Das Mädchen mit der Dornenkrone (1/2)

»Da oben wurden sie verbrannt. Eine nach der anderen.«
Ich glaubte zunächst, mich verhört zu haben. Mit erhobener Augenbraue drehte ich mich zu meinem Wanderbegleiter um und sah ihn forschend an. Der alte Priester verzog keine Miene. Sein verhärmtes, faltiges Gesicht wirkte, als ob es sich nicht einmal zu einem Lächeln verziehen könnte. Seine dürren Finger umschlossen zitternd ein winziges Kreuz.
Ich folgte seinem Blick und sah einen kleinen Hügel. Er war schon beinahe krankhaft unscheinbar, das Urbild einer ausdruckslosen Landschaft. Einige wenige junge Bäume erhoben sich zartgliedrig aus seinem sanft geschwungenen Boden und tanzten sacht im kräftigen Herbstwind.
Der Alte hielt inne. Kurz flackerte in seinen Augen ein unbestimmtes Gefühl auf, das ich nicht deuten konnte. In der geröteten Iris spiegelten sich die blutigen Herbstblätter, die schweigend um uns herumwirbelten.

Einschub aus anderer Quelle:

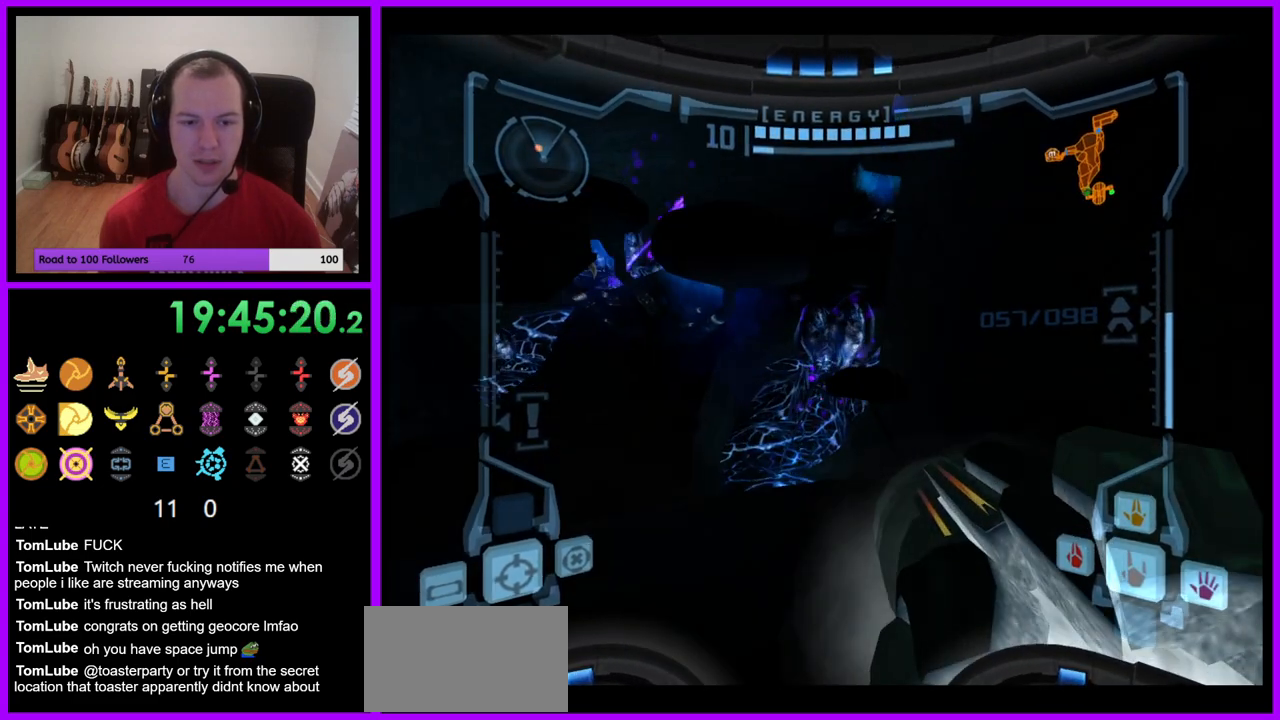
{"buttons": ["L1"], "left_stick": "up", "right_stick": "center", "events": []}
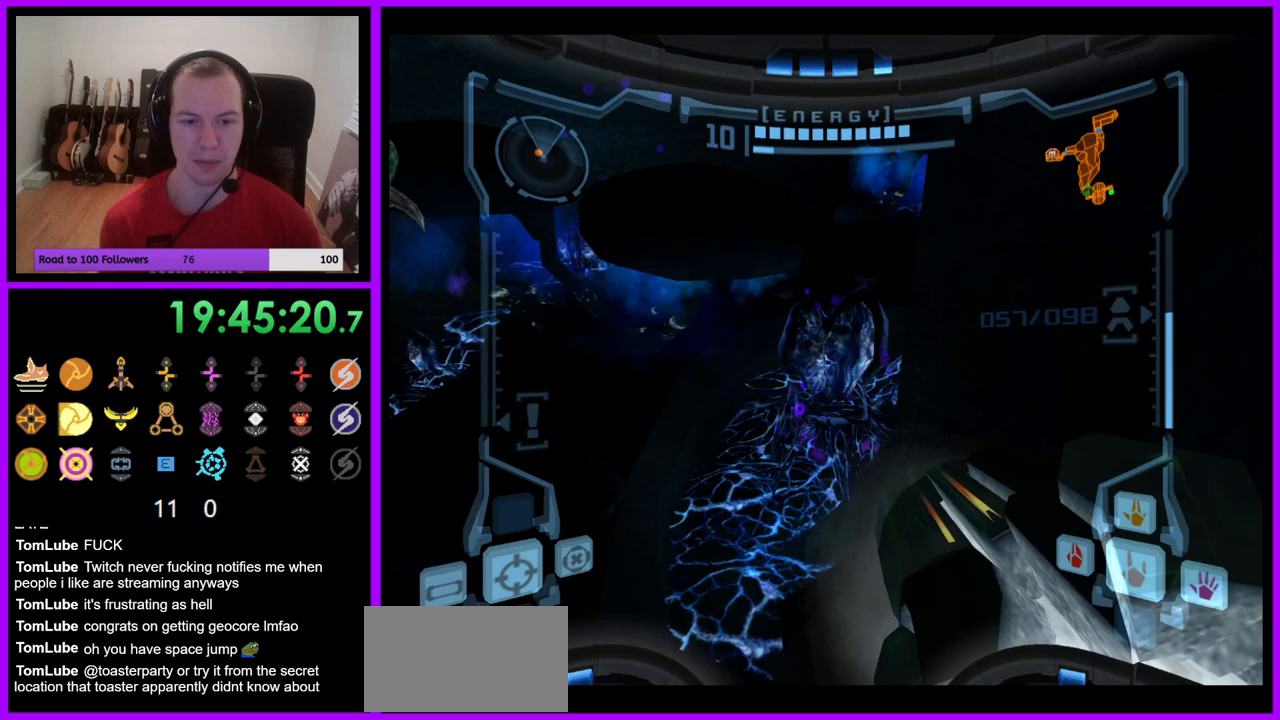
{"buttons": ["L1"], "left_stick": "center", "right_stick": "center", "events": [[283, "left_stick", "center"]]}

»Es tut mir leid«, flüsterte er. »Ich möchte Euch nicht mit solchen Geschichten behelligen.«
»Unsinn.« Ich wechselte meinen Wanderstock von der rechten in die linke Hand und lächelte ihm zu. Insgeheim war ich seit unserer ersten Begegnung gespannt auf die Geschichte des Alten. Ich kannte ihn erst seit wenigen Stunden.
Der Priester lächelte. »Es ist schon zu gütig, dass ich in Eurem Gasthof Wohnstatt beziehen darf.«
Ich lächelte und strich mir über die kahlrasierten Wangen. Ich hätte sie nicht kurz vor dem Wintereinbruch scheren sollen.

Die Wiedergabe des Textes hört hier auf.